▸ **ISTRUZIONI**
**a)** Indica se ciascuna affermazione concorda con il post sul Brunello: (i) Franco, Ari e Marco risultano tra i destinatari della comunicazione di Gaja; (ii) l'autore dice di conoscere Gaja soltanto attraverso i blog; (iii) l'autore afferma che assumere pose da persona seria gli viene naturale.
**b)** Secondo il post sul Brunello, quale argomento trattava la comunicazione inviata da Angelo Gaja?
**c)** Prolunga il post sul Brunello partendo dopo la sua ultima frase.

▸ **ESTRATTO DELLA PAGINA**
-----

[Si, vabbe', si riparla di Brunello, porta pazienza, ci infilo pure altro]
Probabilmente la principale annotazione, il primo titolo di merito che mi va di enfatizzare principiando questo post è: il grande Gaja-le-roi ci guarda da lassù; Angelo Gaja, o qualcuno per lui, ci legge e ci considera in qualche misura, a noi bloggaroli. Altrimenti non si spiega perchè abbia inviato a svariati influenti enoblogger[z] la sua ultima statuizione riguardo alla possibile modifica del disciplinare del Brunello di Montalcino. Per inciso, al momento i miei feed mi segnalano Franco, Ari, Marco come destinatari della missiva in questione; per motivi del tutto imperscrutabili, pure chi vi scrive è stato fatto segno della comunicazione, e questo ovviamente ci confonde e ci perturba, costringendoci ad assumere pose da persona seria - cosa notoriamente ostile alle nostre naturali inclinazioni. Vabbe', comunque grazie, o voi che lassù mi leggete. Anzi, già che ci sono ne approffitto: ciao Angelo, io ti ho sempre ammirato, lo sai. Ricordo ancora con emozione la tua rapida epifania nella mia bottega molti anni fa, che mi lasciò ammutolito, appunto perché emozionato.

-----

▸ **DATI MOSTRATI**

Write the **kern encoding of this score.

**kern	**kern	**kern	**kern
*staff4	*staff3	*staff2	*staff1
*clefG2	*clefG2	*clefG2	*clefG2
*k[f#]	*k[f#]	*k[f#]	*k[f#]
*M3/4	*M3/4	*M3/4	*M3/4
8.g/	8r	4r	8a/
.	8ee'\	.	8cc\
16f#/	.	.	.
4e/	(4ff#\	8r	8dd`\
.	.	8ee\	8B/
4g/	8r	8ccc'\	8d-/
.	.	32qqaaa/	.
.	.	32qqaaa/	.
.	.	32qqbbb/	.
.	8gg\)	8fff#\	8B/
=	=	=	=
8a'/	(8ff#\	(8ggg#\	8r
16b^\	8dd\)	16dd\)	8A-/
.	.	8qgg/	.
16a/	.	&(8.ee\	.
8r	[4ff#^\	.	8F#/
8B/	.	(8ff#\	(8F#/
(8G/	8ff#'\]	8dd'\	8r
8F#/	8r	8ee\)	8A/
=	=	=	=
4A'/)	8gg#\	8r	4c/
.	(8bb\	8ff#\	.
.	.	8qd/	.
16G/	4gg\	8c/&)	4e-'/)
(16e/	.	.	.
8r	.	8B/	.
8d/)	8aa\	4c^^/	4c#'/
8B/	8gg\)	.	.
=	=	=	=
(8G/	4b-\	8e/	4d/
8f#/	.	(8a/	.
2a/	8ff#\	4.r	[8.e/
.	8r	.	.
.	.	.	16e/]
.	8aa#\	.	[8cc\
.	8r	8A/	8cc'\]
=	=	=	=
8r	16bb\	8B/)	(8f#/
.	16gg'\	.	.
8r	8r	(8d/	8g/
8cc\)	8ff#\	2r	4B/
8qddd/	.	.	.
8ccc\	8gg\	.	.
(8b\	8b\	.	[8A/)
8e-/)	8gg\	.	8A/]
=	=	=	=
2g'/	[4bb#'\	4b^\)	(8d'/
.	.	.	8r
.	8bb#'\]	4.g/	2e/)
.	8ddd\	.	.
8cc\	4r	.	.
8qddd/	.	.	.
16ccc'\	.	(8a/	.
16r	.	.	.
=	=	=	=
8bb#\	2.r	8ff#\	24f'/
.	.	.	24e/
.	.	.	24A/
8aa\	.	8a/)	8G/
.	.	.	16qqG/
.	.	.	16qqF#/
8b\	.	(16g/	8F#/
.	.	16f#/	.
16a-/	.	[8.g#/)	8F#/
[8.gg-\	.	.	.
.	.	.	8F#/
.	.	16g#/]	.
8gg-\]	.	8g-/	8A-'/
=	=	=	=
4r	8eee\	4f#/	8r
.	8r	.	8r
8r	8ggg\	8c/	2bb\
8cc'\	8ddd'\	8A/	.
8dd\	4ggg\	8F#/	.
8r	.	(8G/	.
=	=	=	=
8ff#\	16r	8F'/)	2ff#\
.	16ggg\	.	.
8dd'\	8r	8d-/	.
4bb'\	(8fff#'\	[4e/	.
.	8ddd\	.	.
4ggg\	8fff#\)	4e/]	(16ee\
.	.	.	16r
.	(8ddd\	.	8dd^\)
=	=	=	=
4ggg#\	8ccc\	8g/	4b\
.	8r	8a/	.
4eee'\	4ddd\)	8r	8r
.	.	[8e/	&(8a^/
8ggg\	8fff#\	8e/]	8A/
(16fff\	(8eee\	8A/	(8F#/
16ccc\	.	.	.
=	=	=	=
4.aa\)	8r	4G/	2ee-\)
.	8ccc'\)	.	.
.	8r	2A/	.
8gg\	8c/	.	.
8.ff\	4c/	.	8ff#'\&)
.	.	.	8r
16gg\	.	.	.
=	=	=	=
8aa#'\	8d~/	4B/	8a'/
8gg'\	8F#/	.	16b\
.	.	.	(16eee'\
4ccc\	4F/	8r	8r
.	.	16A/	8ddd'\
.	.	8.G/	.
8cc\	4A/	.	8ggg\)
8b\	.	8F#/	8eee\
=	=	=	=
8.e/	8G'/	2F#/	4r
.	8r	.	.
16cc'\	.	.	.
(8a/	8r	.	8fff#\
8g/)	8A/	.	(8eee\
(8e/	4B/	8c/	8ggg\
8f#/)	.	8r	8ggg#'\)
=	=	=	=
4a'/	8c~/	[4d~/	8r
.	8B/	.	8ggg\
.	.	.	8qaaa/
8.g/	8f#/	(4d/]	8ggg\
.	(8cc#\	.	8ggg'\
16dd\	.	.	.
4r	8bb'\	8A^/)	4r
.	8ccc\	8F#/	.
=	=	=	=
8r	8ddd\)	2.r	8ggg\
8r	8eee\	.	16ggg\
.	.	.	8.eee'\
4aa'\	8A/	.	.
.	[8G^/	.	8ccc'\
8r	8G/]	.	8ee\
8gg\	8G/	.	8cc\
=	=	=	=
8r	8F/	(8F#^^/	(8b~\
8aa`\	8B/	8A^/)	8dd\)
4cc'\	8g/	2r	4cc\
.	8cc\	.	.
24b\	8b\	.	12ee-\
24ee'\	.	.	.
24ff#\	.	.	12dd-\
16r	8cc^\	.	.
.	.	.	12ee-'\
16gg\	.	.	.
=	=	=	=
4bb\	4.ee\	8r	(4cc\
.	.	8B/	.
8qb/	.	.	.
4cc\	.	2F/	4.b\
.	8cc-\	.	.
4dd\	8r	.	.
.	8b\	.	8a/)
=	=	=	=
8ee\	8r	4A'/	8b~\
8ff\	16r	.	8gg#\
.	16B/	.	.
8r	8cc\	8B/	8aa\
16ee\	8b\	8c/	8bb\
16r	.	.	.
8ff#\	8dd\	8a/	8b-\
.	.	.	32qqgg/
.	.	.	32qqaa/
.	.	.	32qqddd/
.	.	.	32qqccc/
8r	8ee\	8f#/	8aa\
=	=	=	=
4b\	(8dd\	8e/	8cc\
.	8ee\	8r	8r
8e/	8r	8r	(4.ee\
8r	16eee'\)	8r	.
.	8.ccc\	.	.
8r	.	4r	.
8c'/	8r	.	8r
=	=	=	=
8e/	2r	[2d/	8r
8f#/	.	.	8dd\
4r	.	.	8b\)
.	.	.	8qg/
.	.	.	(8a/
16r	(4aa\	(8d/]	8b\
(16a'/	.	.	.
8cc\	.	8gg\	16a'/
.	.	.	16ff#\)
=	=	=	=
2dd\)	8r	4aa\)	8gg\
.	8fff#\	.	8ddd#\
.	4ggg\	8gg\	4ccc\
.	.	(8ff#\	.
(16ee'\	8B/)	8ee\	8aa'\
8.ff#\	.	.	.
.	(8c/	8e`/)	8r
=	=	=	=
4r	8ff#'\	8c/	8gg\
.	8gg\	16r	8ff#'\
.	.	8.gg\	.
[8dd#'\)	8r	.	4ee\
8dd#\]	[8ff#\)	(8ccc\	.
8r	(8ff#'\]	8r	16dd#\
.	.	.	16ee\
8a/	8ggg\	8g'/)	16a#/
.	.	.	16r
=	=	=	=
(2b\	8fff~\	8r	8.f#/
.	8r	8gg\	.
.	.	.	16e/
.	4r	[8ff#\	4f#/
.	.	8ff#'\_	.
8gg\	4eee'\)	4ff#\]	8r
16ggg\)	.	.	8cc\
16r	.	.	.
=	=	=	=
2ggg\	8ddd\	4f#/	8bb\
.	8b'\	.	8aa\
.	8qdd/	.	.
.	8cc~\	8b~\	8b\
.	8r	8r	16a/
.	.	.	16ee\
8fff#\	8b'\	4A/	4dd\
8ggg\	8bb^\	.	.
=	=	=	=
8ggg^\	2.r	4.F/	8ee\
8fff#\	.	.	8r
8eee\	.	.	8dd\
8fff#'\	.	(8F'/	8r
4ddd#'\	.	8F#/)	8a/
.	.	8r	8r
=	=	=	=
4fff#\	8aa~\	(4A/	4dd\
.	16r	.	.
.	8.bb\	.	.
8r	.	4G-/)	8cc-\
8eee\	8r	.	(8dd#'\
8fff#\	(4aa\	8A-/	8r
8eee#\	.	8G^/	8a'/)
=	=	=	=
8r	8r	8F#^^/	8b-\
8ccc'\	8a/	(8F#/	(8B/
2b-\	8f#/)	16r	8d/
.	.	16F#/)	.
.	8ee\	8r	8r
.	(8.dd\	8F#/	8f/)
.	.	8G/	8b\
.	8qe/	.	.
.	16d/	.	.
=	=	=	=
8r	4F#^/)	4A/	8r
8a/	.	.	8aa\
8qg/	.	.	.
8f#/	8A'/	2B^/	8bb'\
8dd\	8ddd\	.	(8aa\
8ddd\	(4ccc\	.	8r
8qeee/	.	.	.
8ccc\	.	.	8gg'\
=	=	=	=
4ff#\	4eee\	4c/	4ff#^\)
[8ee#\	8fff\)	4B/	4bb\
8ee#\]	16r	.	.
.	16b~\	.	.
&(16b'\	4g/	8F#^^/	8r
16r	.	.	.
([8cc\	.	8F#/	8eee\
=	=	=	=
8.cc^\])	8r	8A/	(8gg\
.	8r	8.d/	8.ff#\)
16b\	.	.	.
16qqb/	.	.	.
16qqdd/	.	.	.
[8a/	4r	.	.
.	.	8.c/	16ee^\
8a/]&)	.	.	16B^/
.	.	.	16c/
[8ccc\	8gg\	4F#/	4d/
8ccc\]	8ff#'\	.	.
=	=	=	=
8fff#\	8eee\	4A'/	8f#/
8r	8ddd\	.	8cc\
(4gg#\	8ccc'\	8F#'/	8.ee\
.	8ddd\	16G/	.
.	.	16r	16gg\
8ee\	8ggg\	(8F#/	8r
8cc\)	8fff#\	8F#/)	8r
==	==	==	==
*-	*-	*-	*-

-----

▸ **SOLUZIONI**
**a)**
(i) Sì: "Franco, Ari, Marco come destinatari della missiva in questione".
(ii) No: "la tua rapida epifania nella mia bottega molti anni fa".
(iii) No: "cosa notoriamente ostile alle nostre naturali inclinazioni".

**b)** La possibile modifica del disciplinare del Brunello di Montalcino.

**c)**
Oh, ognuno ha i suoi culti delle sue personalità, che volete farci.
Ma veniamo alla sostanza della notiziola: non serve che ripubblichi tutto il testo, se come sempre altri già l'hanno fatto; posso solo registrare brevemente l'aspetto centrale dell'assunto: "occorre individuare una formula che consenta agli artigiani di esprimere nei loro vini la straordinaria dignità del Sangiovese e di poterla dichiarare in etichetta rendendo così riconoscibile la loro fedeltà al 100% della varietà, ed ai produttori di grandi volumi di poter operare con maggiore elasticità: e tutti e due i vini debbono potersi fregiare del nome Brunello di Montalcino".
Traduzione: si adoperino vitigni migliorativi (caberlot, et similia) per i grossi industriali che hanno vigne poco vocate, e alla fine si evidenzi, in qualche modo in etichetta, chi e' purista e chi no.
Commenti possibili: il primo che mi andrebbe di rimarcare ora, è: io l'avevo detto che finiva così. Secondo commento possibile: io sono un post-maroniano bevitore di supertuscan e barriconi rotoconcentrati, quindi mi faccio andar bene pure il Brunello taroccato al cab. Però, pure un modernista come me ha avuto quel mezzo minuto di serietà tale da discernere che la fama del Brunello attuale è dovuta al prodotto tradizionale, non alle derive moderniste. Quindi, abbracciare questo genere di stravolgimenti finisce per essere pericoloso; per il futuro business legato al Brunello, credo.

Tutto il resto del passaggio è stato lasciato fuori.